Se sabe del caso de un consumidor en Miami que, hasta las cejas de droga caníbal, mordió la cara a un pobre mendigo. Es probable que con la droga caníbal estemos, como especie, tocando fondo. Porque el viaje cuyo punto culminante es morder al otro debe ser siniestro, oscuro, muy alejado de la colorida vitalidad de las drogas psicotrópicas. Pero sobre todo, el canibalismo de los consumidores es culturalmente paupérrimo, lo induce la química y no interviene la voluntad del caníbal.
Escribo esto pensando en dos caníbales ilustres, dos gurmés de la carne humana. Uno es el Doctor Hannibal Lecter, un personaje de ficción que ofrece mollejas e hígado humano encebollado a sus distinguidos huéspedes: eleva el acto salvaje de comerse a un semejante a la más alta sofisticación culinaria, o mejor, culturiza su animalidad.

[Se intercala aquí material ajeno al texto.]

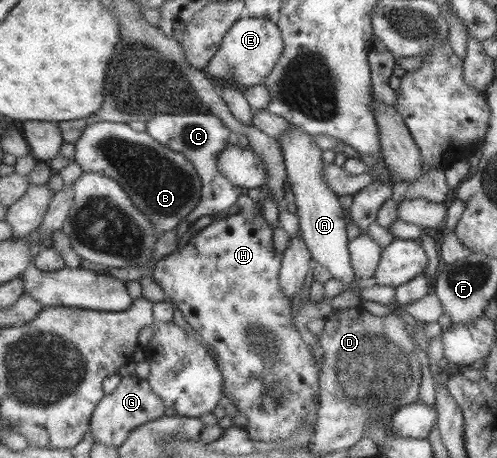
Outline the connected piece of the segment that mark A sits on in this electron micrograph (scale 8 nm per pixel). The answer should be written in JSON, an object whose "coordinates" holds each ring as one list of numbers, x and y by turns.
{"coordinates":[[291,125,279,139,279,148,283,152,283,164,285,164,285,174,287,174,290,190,294,195,294,203,298,217,298,229,301,239,311,255,311,259,319,263,321,267,327,269,327,273,331,273,331,279,342,280,346,289,358,293,356,286,350,286,352,280,357,281,357,276,353,274,351,262,349,262,348,243,346,236,347,213,339,206,335,195,323,181,321,175,321,152,319,147,315,147,313,136,305,132,295,125]]}

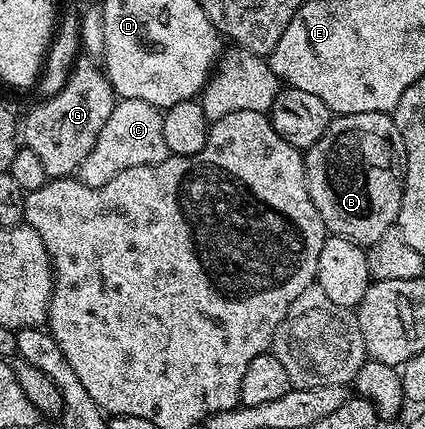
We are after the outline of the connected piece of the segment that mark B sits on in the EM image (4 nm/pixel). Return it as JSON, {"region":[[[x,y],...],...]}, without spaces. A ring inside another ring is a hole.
{"region":[[[357,112],[332,117],[321,140],[317,140],[317,144],[303,154],[303,163],[313,208],[317,208],[321,220],[326,224],[328,235],[366,248],[381,240],[381,236],[385,236],[385,232],[398,223],[407,157],[401,132],[397,132],[397,124],[390,113]]]}

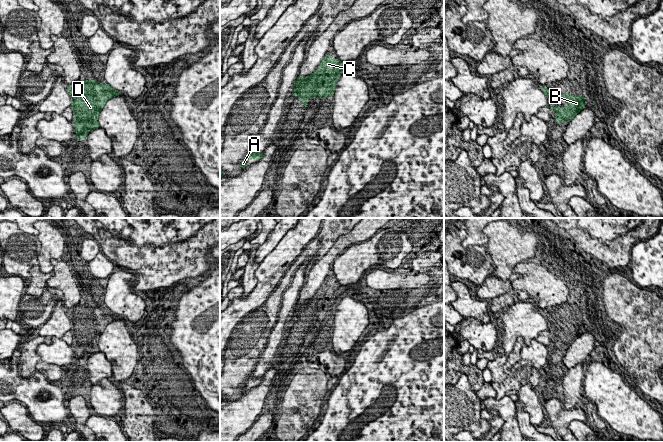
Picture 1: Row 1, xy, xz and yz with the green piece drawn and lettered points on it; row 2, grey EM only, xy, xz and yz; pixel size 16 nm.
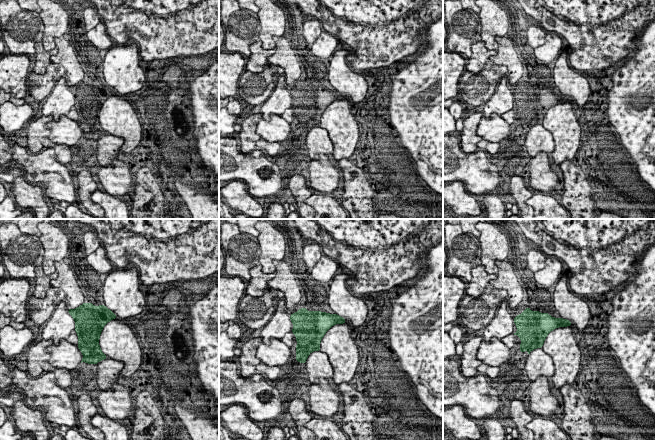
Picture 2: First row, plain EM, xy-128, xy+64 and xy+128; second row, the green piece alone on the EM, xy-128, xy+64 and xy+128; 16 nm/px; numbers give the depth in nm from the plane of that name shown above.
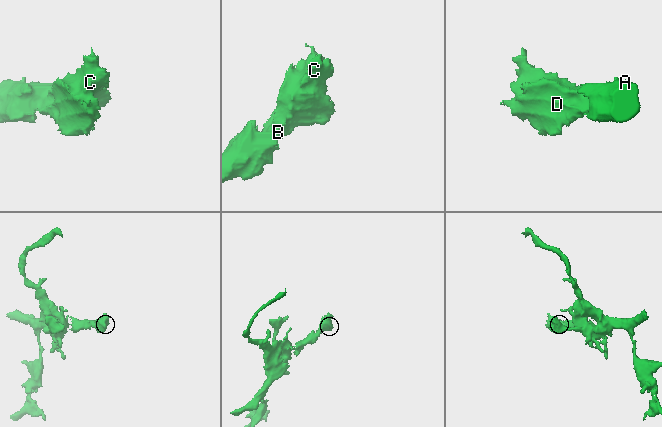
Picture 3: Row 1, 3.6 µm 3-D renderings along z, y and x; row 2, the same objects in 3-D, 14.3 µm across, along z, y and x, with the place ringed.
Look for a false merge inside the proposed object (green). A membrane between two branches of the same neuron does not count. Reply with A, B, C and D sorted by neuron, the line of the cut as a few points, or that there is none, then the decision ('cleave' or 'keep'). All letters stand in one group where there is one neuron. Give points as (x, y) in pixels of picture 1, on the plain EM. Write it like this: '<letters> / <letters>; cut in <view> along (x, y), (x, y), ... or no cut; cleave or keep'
A B C D; no cut; keep

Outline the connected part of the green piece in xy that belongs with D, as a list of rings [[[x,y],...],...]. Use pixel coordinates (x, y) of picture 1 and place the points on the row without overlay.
[[[81,301],[80,307],[68,309],[67,315],[73,326],[73,351],[77,358],[75,362],[86,363],[91,354],[100,352],[98,341],[106,326],[121,318],[109,308],[96,304],[85,304]]]

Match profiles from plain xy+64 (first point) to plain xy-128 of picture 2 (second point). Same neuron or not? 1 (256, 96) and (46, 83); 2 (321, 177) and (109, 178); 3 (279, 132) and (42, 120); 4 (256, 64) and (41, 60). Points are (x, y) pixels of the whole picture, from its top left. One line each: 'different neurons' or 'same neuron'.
1: same neuron
2: same neuron
3: different neurons
4: same neuron

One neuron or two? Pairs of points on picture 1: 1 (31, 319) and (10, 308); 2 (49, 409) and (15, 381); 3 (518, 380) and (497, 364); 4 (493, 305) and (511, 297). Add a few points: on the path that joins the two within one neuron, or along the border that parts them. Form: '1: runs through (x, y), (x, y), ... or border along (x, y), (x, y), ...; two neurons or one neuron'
1: border along (24, 293), (20, 300), (17, 316); two neurons
2: runs through (41, 402), (35, 400), (23, 389); one neuron
3: runs through (511, 380), (507, 380), (498, 371); one neuron
4: runs through (497, 305), (507, 300); one neuron

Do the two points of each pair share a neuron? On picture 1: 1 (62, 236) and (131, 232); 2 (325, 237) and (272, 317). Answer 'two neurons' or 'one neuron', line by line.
1: two neurons
2: one neuron

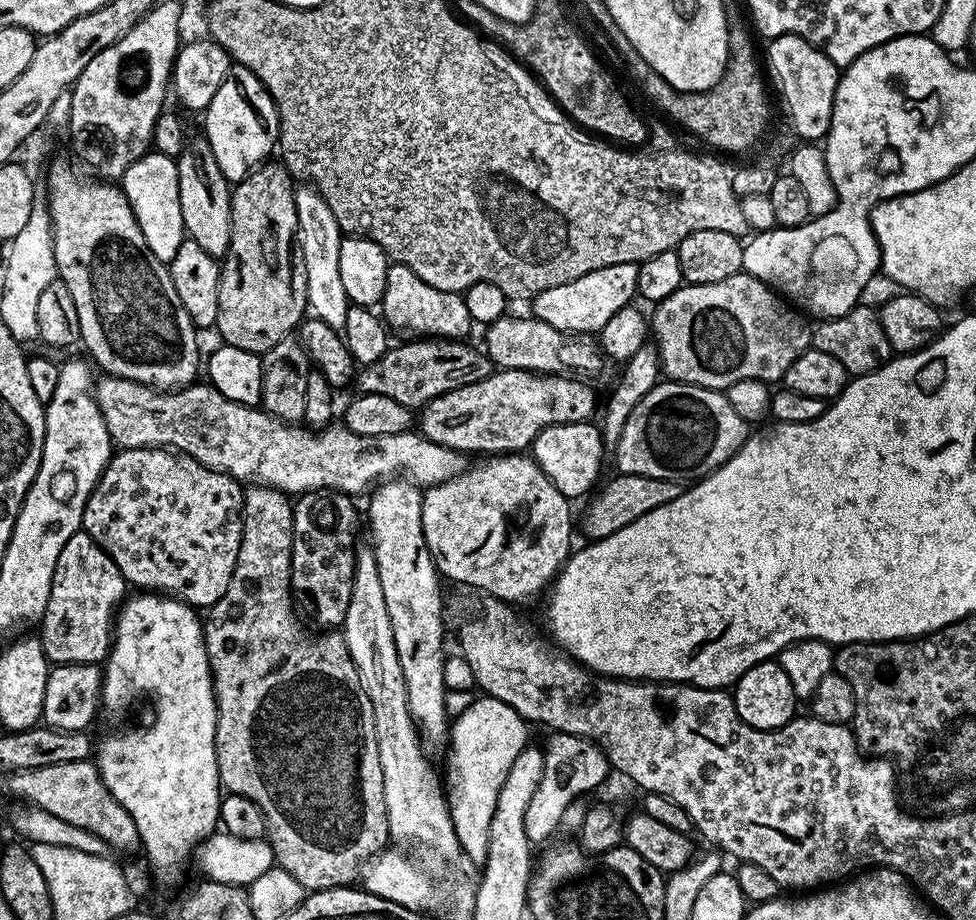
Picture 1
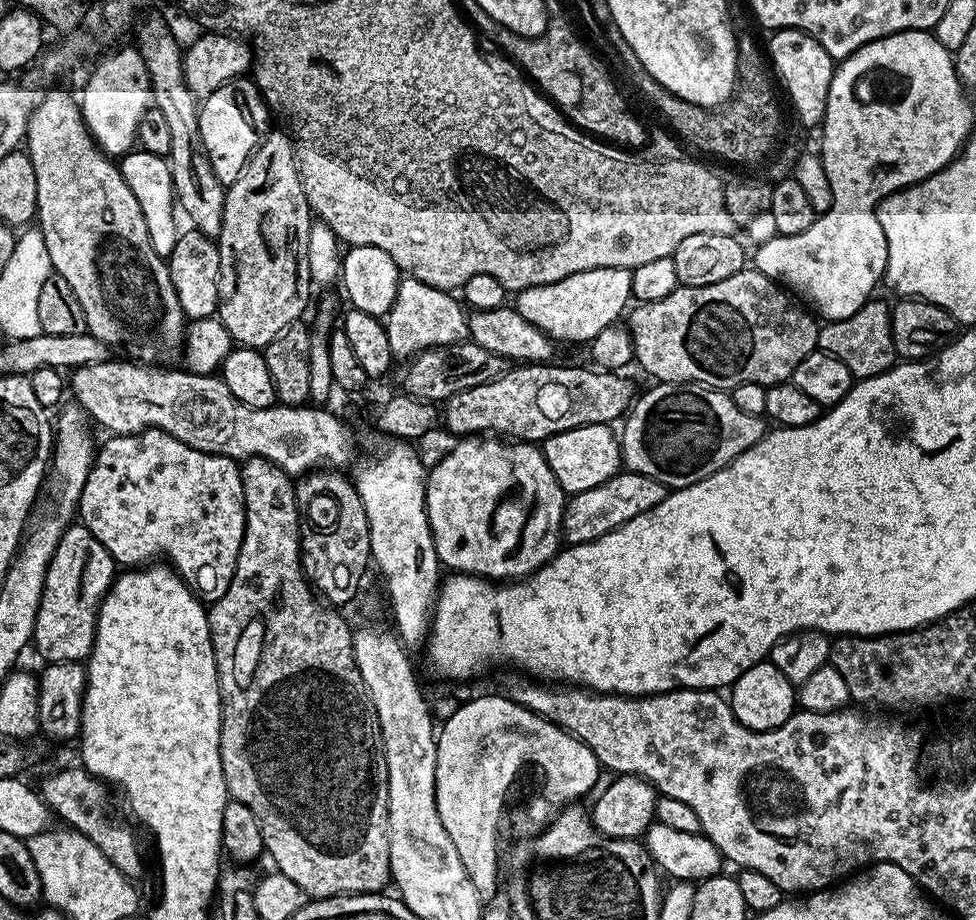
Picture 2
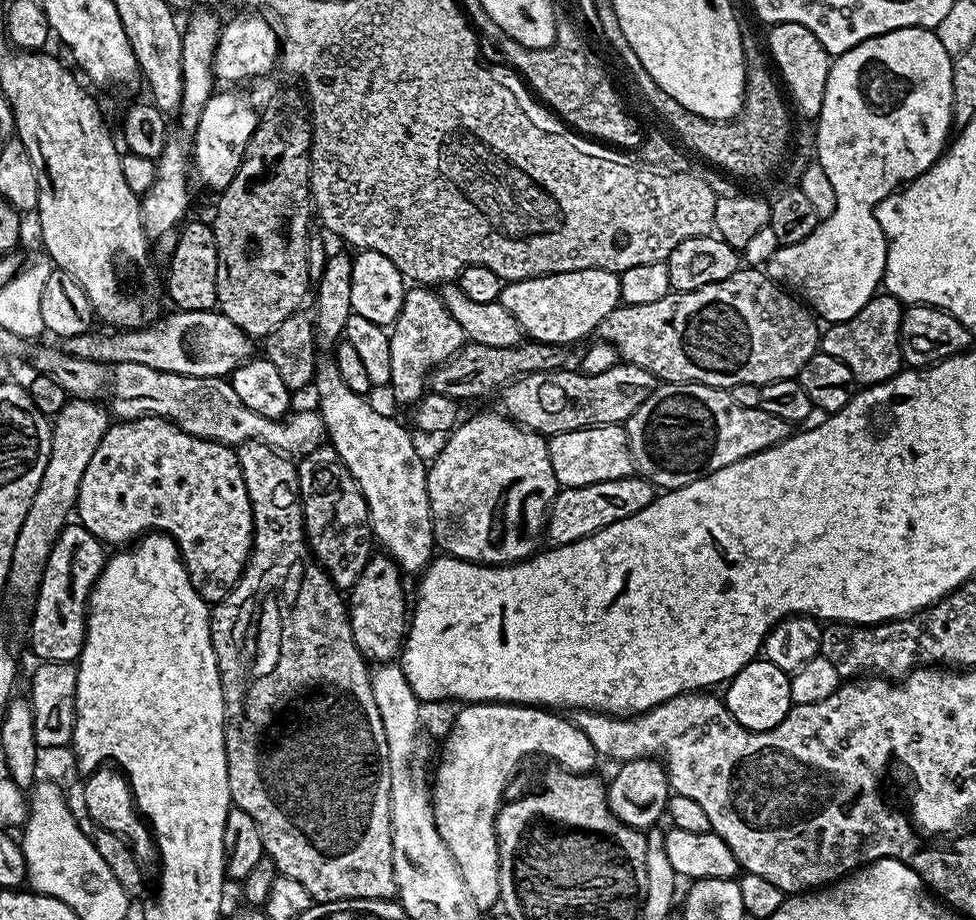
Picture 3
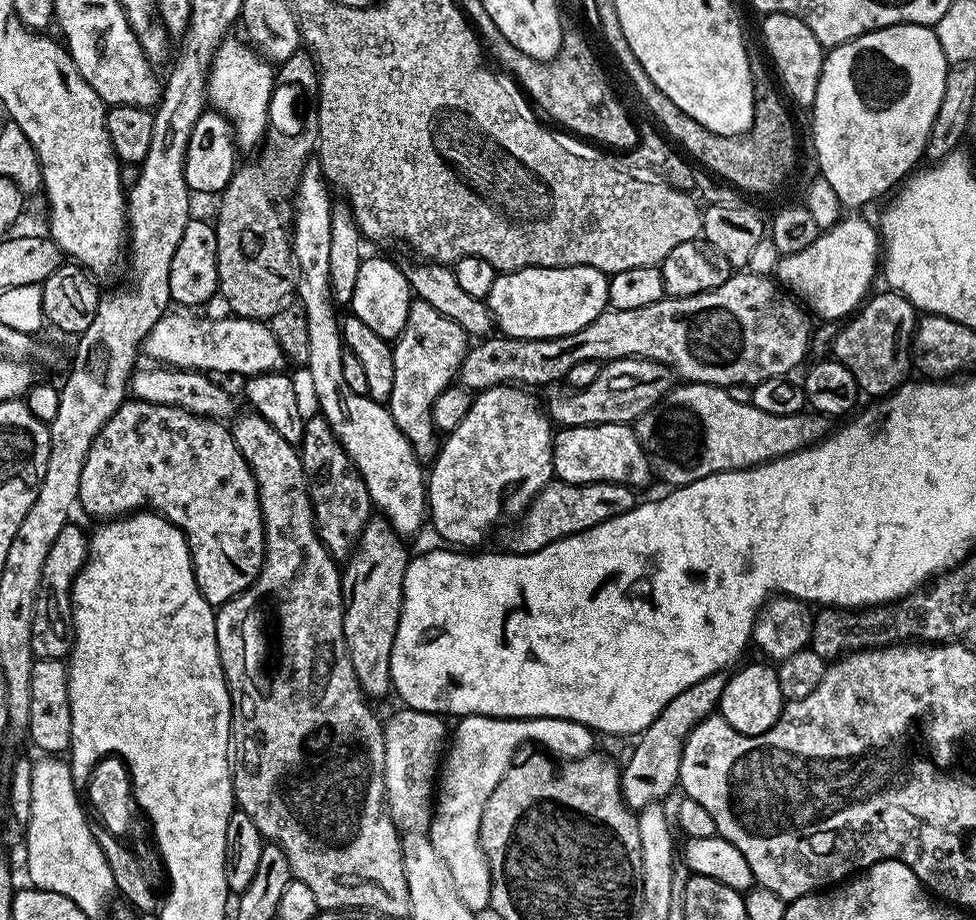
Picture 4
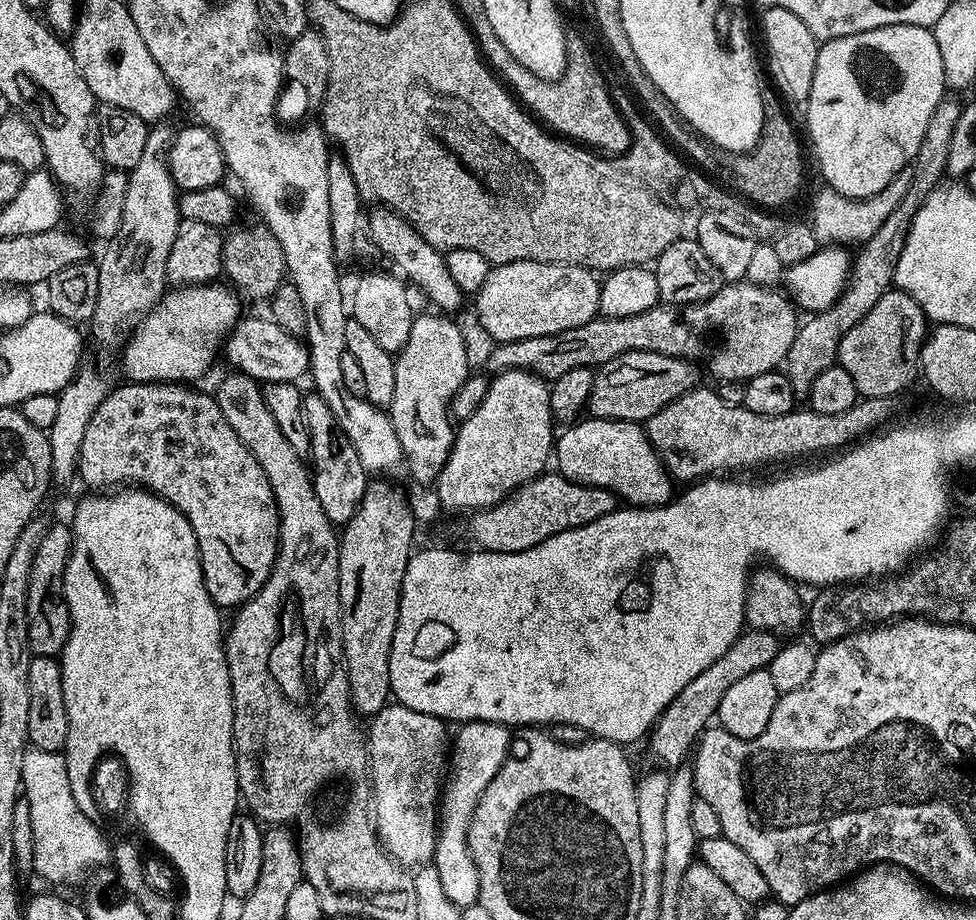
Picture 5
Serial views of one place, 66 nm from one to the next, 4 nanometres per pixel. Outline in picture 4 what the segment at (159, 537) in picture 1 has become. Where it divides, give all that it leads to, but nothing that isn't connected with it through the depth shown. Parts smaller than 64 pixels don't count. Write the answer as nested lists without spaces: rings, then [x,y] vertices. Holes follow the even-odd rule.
[[[125,399],[90,446],[86,466],[82,466],[78,501],[81,509],[84,507],[100,522],[147,510],[165,516],[174,526],[181,528],[188,539],[198,590],[213,606],[242,594],[255,582],[264,565],[260,491],[242,450],[238,450],[232,428],[226,425],[207,416],[196,416],[185,408]]]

El otro caníbal ilustre no es un personaje de ficción, fue el pintor mexicano Diego Rivera, marido, entre otras, de Frida Kahlo. Diego era un gurmé confeso de la carne humana, y cuenta en sus memorias de unos amigos médicos que tenían acceso al depósito de cadáveres y que compartían con él las piezas que cocinaban.